At the start of the century, a ship named MV Etirino was at sea with at least 43 children aboard. This ship was suspected of carrying over children to work as slave labourers in West African cocoa plantations. The conditions were so bad that they talked about debt bondage, human trafficking and slavery. The epicentre of this operation was in Ivory Coast. This news made international headlines.
People associate chocolates with happiness and celebrations. News like this made them shun big brand chocolates and opt for locally made ones. Companies like Cadbury, Nestle and Mars among many others were now forced to show reports of their cocoa beans sourcing. Unfortunately, they couldn’t track which farms this cocoa came from. Brands like Nestle often buy cocoa at commodity exchanges where Ivorian cocoa is mixed with other varieties. Even, Cadbury who managed to prove that 90% of its chocolates came from Ghana (Ever noticed how Cadbury always calls it Ghana Cocoa, not simply cocoa in its advertisement?) had to face the wrath of the public. So Cadbury spokesman Richard Frost stood up, hoping to amass help on an international scale.

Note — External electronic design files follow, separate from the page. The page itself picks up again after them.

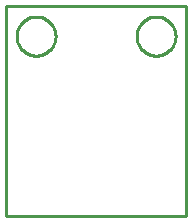
<source format=gbr>
G04 EAGLE Gerber RS-274X export*
G75*
%MOMM*%
%FSLAX34Y34*%
%LPD*%
%IN*%
%IPPOS*%
%AMOC8*
5,1,8,0,0,1.08239X$1,22.5*%
G01*
%ADD10C,0.254000*%


D10*
X0Y0D02*
X152400Y0D01*
X152400Y177800D01*
X0Y177800D01*
X0Y0D01*
X110490Y152940D02*
X110561Y154019D01*
X110702Y155091D01*
X110913Y156151D01*
X111192Y157195D01*
X111540Y158219D01*
X111954Y159217D01*
X112432Y160187D01*
X112972Y161123D01*
X113573Y162022D01*
X114231Y162879D01*
X114944Y163692D01*
X115708Y164457D01*
X116521Y165169D01*
X117378Y165827D01*
X118277Y166428D01*
X119213Y166968D01*
X120183Y167446D01*
X121181Y167860D01*
X122205Y168208D01*
X123249Y168487D01*
X124309Y168698D01*
X125381Y168839D01*
X126460Y168910D01*
X127540Y168910D01*
X128619Y168839D01*
X129691Y168698D01*
X130751Y168487D01*
X131795Y168208D01*
X132819Y167860D01*
X133817Y167446D01*
X134787Y166968D01*
X135723Y166428D01*
X136622Y165827D01*
X137479Y165169D01*
X138292Y164457D01*
X139057Y163692D01*
X139769Y162879D01*
X140427Y162022D01*
X141028Y161123D01*
X141568Y160187D01*
X142046Y159217D01*
X142460Y158219D01*
X142808Y157195D01*
X143087Y156151D01*
X143298Y155091D01*
X143439Y154019D01*
X143510Y152940D01*
X143510Y151860D01*
X143439Y150781D01*
X143298Y149709D01*
X143087Y148649D01*
X142808Y147605D01*
X142460Y146581D01*
X142046Y145583D01*
X141568Y144613D01*
X141028Y143677D01*
X140427Y142778D01*
X139769Y141921D01*
X139057Y141108D01*
X138292Y140344D01*
X137479Y139631D01*
X136622Y138973D01*
X135723Y138372D01*
X134787Y137832D01*
X133817Y137354D01*
X132819Y136940D01*
X131795Y136592D01*
X130751Y136313D01*
X129691Y136102D01*
X128619Y135961D01*
X127540Y135890D01*
X126460Y135890D01*
X125381Y135961D01*
X124309Y136102D01*
X123249Y136313D01*
X122205Y136592D01*
X121181Y136940D01*
X120183Y137354D01*
X119213Y137832D01*
X118277Y138372D01*
X117378Y138973D01*
X116521Y139631D01*
X115708Y140344D01*
X114944Y141108D01*
X114231Y141921D01*
X113573Y142778D01*
X112972Y143677D01*
X112432Y144613D01*
X111954Y145583D01*
X111540Y146581D01*
X111192Y147605D01*
X110913Y148649D01*
X110702Y149709D01*
X110561Y150781D01*
X110490Y151860D01*
X110490Y152940D01*
X8890Y152940D02*
X8961Y154019D01*
X9102Y155091D01*
X9313Y156151D01*
X9592Y157195D01*
X9940Y158219D01*
X10354Y159217D01*
X10832Y160187D01*
X11372Y161123D01*
X11973Y162022D01*
X12631Y162879D01*
X13344Y163692D01*
X14108Y164457D01*
X14921Y165169D01*
X15778Y165827D01*
X16677Y166428D01*
X17613Y166968D01*
X18583Y167446D01*
X19581Y167860D01*
X20605Y168208D01*
X21649Y168487D01*
X22709Y168698D01*
X23781Y168839D01*
X24860Y168910D01*
X25940Y168910D01*
X27019Y168839D01*
X28091Y168698D01*
X29151Y168487D01*
X30195Y168208D01*
X31219Y167860D01*
X32217Y167446D01*
X33187Y166968D01*
X34123Y166428D01*
X35022Y165827D01*
X35879Y165169D01*
X36692Y164457D01*
X37457Y163692D01*
X38169Y162879D01*
X38827Y162022D01*
X39428Y161123D01*
X39968Y160187D01*
X40446Y159217D01*
X40860Y158219D01*
X41208Y157195D01*
X41487Y156151D01*
X41698Y155091D01*
X41839Y154019D01*
X41910Y152940D01*
X41910Y151860D01*
X41839Y150781D01*
X41698Y149709D01*
X41487Y148649D01*
X41208Y147605D01*
X40860Y146581D01*
X40446Y145583D01*
X39968Y144613D01*
X39428Y143677D01*
X38827Y142778D01*
X38169Y141921D01*
X37457Y141108D01*
X36692Y140344D01*
X35879Y139631D01*
X35022Y138973D01*
X34123Y138372D01*
X33187Y137832D01*
X32217Y137354D01*
X31219Y136940D01*
X30195Y136592D01*
X29151Y136313D01*
X28091Y136102D01*
X27019Y135961D01*
X25940Y135890D01*
X24860Y135890D01*
X23781Y135961D01*
X22709Y136102D01*
X21649Y136313D01*
X20605Y136592D01*
X19581Y136940D01*
X18583Y137354D01*
X17613Y137832D01*
X16677Y138372D01*
X15778Y138973D01*
X14921Y139631D01*
X14108Y140344D01*
X13344Y141108D01*
X12631Y141921D01*
X11973Y142778D01*
X11372Y143677D01*
X10832Y144613D01*
X10354Y145583D01*
X9940Y146581D01*
X9592Y147605D01*
X9313Y148649D01*
X9102Y149709D01*
X8961Y150781D01*
X8890Y151860D01*
X8890Y152940D01*
M02*

</source>
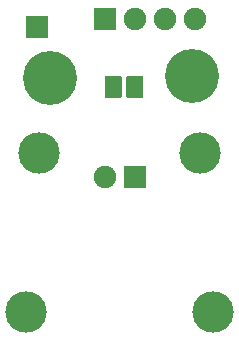
<source format=gbs>
G04 (created by PCBNEW (2013-07-07 BZR 4022)-stable) date 28/05/2014 08:13:03*
%MOIN*%
G04 Gerber Fmt 3.4, Leading zero omitted, Abs format*
%FSLAX34Y34*%
G01*
G70*
G90*
G04 APERTURE LIST*
%ADD10C,0.00590551*%
%ADD11C,0.18*%
%ADD12C,0.1381*%
%ADD13R,0.075X0.075*%
%ADD14C,0.075*%
%ADD15R,0.055X0.075*%
%ADD16R,0.045X0.065*%
G04 APERTURE END LIST*
G54D10*
G54D11*
X38928Y-25707D03*
X43650Y-25650D03*
G54D12*
X44360Y-33507D03*
X38140Y-33507D03*
X43927Y-28193D03*
X38573Y-28193D03*
G54D13*
X40750Y-23750D03*
G54D14*
X41750Y-23750D03*
X42750Y-23750D03*
X43750Y-23750D03*
G54D13*
X38500Y-24000D03*
X41750Y-29000D03*
G54D14*
X40750Y-29000D03*
G54D15*
X41775Y-26000D03*
X41025Y-26000D03*
G54D16*
X41700Y-26000D03*
X41100Y-26000D03*
M02*

</source>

In the United States, legislation was passed stating that FDA should mandate chocolate manufacturers to prove that their supply chain does not incorporate slave labourers at any point and hence they’ll be allowed to label their chocolate slave-labour free.
But such labelling can hamper a brands image significantly. Chocolate is supposed to invoke good memories and not get you thinking about slave labours. So the chocolate makers protested and asked time till 2005 to mitigate the child labour risks completely. Some efforts were undertaken but most in vain. Human Rights groups even targeted these brands saying they spent more trying to get customers to trust their chocolates again rather in getting to the depth of this heinous business. The US Department of Labor engaged the Payson Center at Tulane University to look into the implementation of their plans, and the Center’s balanced 2010 report reveals some startling information. It found (at p.57) that partners implementing the plans on the ground in Côte d’Ivoire had received only $1.2 million between 2001 and 2009 – a mere pittance when compared to the over $2.7 billion in Ivoirian cocoa exported in 2009 alone.
Today a lot of us don’t know about this business, even though news articles resurfaced in 2010, 2015. This was due to the continuous focus these brands took in re-emphasizing the source of these chocolates. Cadbury’s website maintains that its chocolate is slave labour free. Is it really? We honestly don’t know.
And this is no old tale. The issue of child labourers in Ivory Coast pertains to this day. We can’t be sure of the exact numbers. They range from mere thousands to 8 million. There have been reports of government allegedly killing journalists who reported such things. But even thousand is a lot; not even a single child should be living in such conditions.